Birthday attack says that a 160-bit perfect cryptographic hash will have a collision with just 80-bits, on the average. This means that an 80-bit burst-error would probabilistically contain a potential SHA1 collision. (80-bits burst error doesn't mean that all the bits are flipped btw: it means that 80-bits have been randomized)

In contrast, CRC is designed specifically against burst errors. CRC is "regular" and "tweaked" in such a way that a 160-bit CRC would be immune to 160-bit burst errors of any and all kinds!

So if you care about burst errors, then CRC is in fact, better, than crypto-level hashes. And in practice, burst errors are the primary error that occurs in practice (scratches on a CD-ROM, bad sectors on a hard drive, lightning storm cuts out a few microseconds of WiFi, etc. etc.)

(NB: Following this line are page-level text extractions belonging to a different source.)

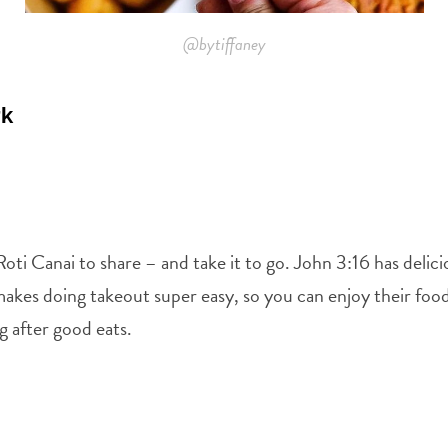
@bytiffaney
rk
 Canai to share – and take it to go. John 3:16 has delici
akes doing takeout super easy, so you can enjoy their foo
g after good eats.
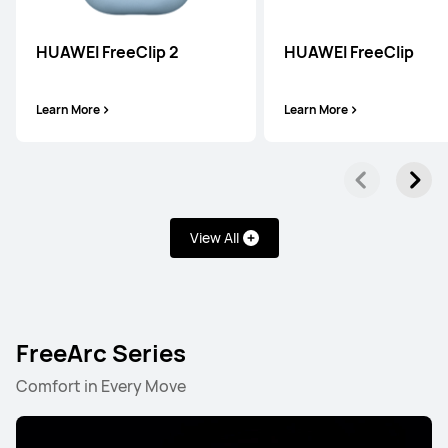
HUAWEI FreeClip 2
HUAWEI FreeClip
Learn More
Learn More
View All
FreeArc Series
Comfort in Every Move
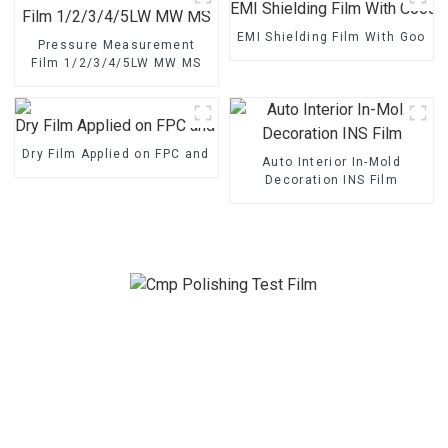
EMI Shielding Film With Good 
Pressure Measurement
Film 1/2/3/4/5LW MW MS
Dry Film Applied on FPC and PCB
Auto Interior In-Mold
Decoration INS Film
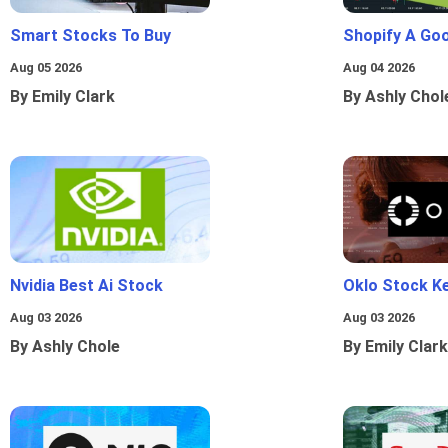
Smart Stocks To Buy
Shopify A Go
Aug 05 2026
Aug 04 2026
By Emily Clark
By Ashly Chol
Nvidia Best Ai Stock
Oklo Stock Ke
Aug 03 2026
Aug 03 2026
By Ashly Chole
By Emily Clark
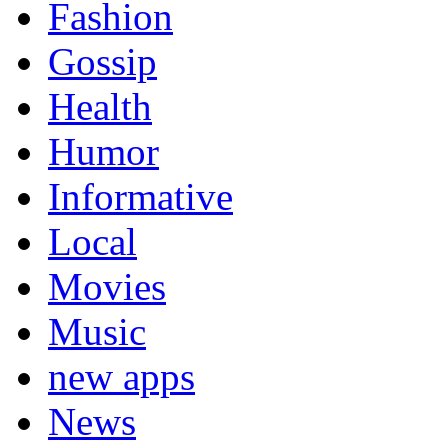
Fashion
Gossip
Health
Humor
Informative
Local
Movies
Music
new apps
News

That is: noise isn't random in the real world. Noise is "clustered" around bursty events in practice.

--------

If burst-error is king, you can do far, far better than random methodologies. CRC is proof of that. That's why error distributions matter.

jiggawatts · on Oct 14, 2021

I did say that the birthday attack doesn't apply!

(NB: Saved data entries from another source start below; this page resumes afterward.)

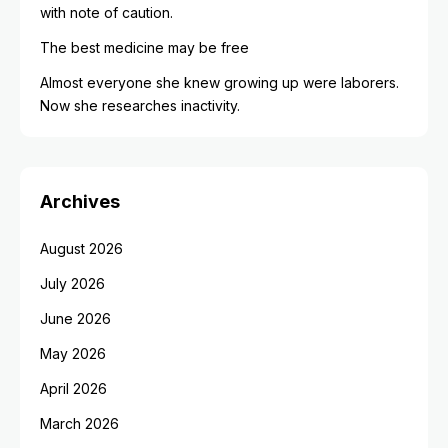
with note of caution.
The best medicine may be free
Almost everyone she knew growing up were laborers.
Now she researches inactivity.
Archives
August 2026
July 2026
June 2026
May 2026
April 2026
March 2026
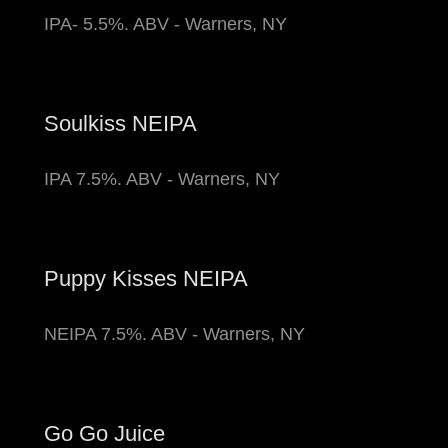
IPA- 5.5%. ABV - Warners, NY
Soulkiss NEIPA
IPA 7.5%. ABV - Warners, NY
Puppy Kisses NEIPA
NEIPA 7.5%. ABV - Warners, NY
Go Go Juice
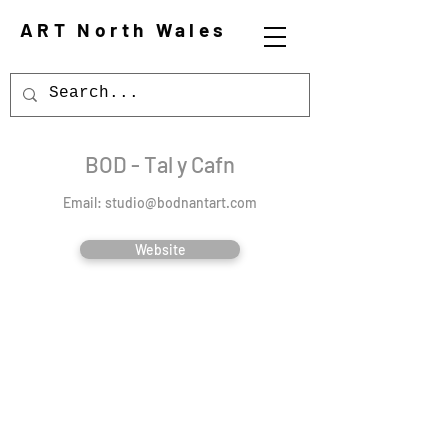
ART North Wales
BOD - Tal y Cafn
Email:
studio@bodnantart.com
Website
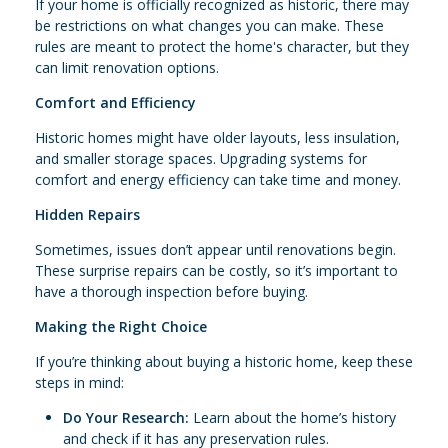
If your home is officially recognized as historic, there may
be restrictions on what changes you can make. These
rules are meant to protect the home's character, but they
can limit renovation options.
Comfort and Efficiency
Historic homes might have older layouts, less insulation,
and smaller storage spaces. Upgrading systems for
comfort and energy efficiency can take time and money.
Hidden Repairs
Sometimes, issues don’t appear until renovations begin.
These surprise repairs can be costly, so it’s important to
have a thorough inspection before buying.
Making the Right Choice
If you’re thinking about buying a historic home, keep these
steps in mind:
Do Your Research:
Learn about the home’s history
and check if it has any preservation rules.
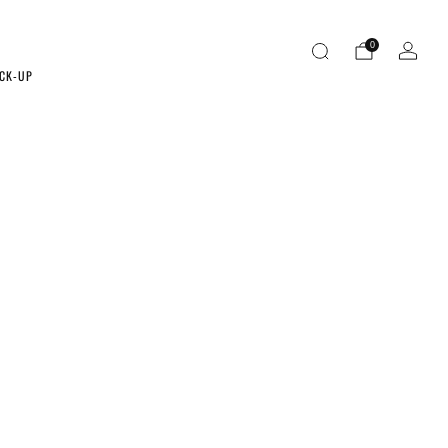
0
ICK-UP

It only applies if you're comparing a large set of samples against each other. An example would be a "content-based indexing" system where a database primary key is the hash. Every insert then compares the hash against every entry that already exists. If there are 1 billion stored items, each 1 insert can have a potential collision with all 1 billion.

For validation, you have 1 input being compared against 1 valid value (or its hash/crc). There's no "billion inputs" in this scenario... just 1 potentially corrupt vs 1 known good.

Hence, no birthday attack.

It's the difference between two random people meeting and having the same birthday, versus any two people in a room full of people having the same birthday. Not the same scenario!

In practice, cryptographic hashes are always superior to checksums, once both have more than 128 bits. They're both strong enough, but the cryptographic has is resistant to deliberate attacks. The CRC won't be.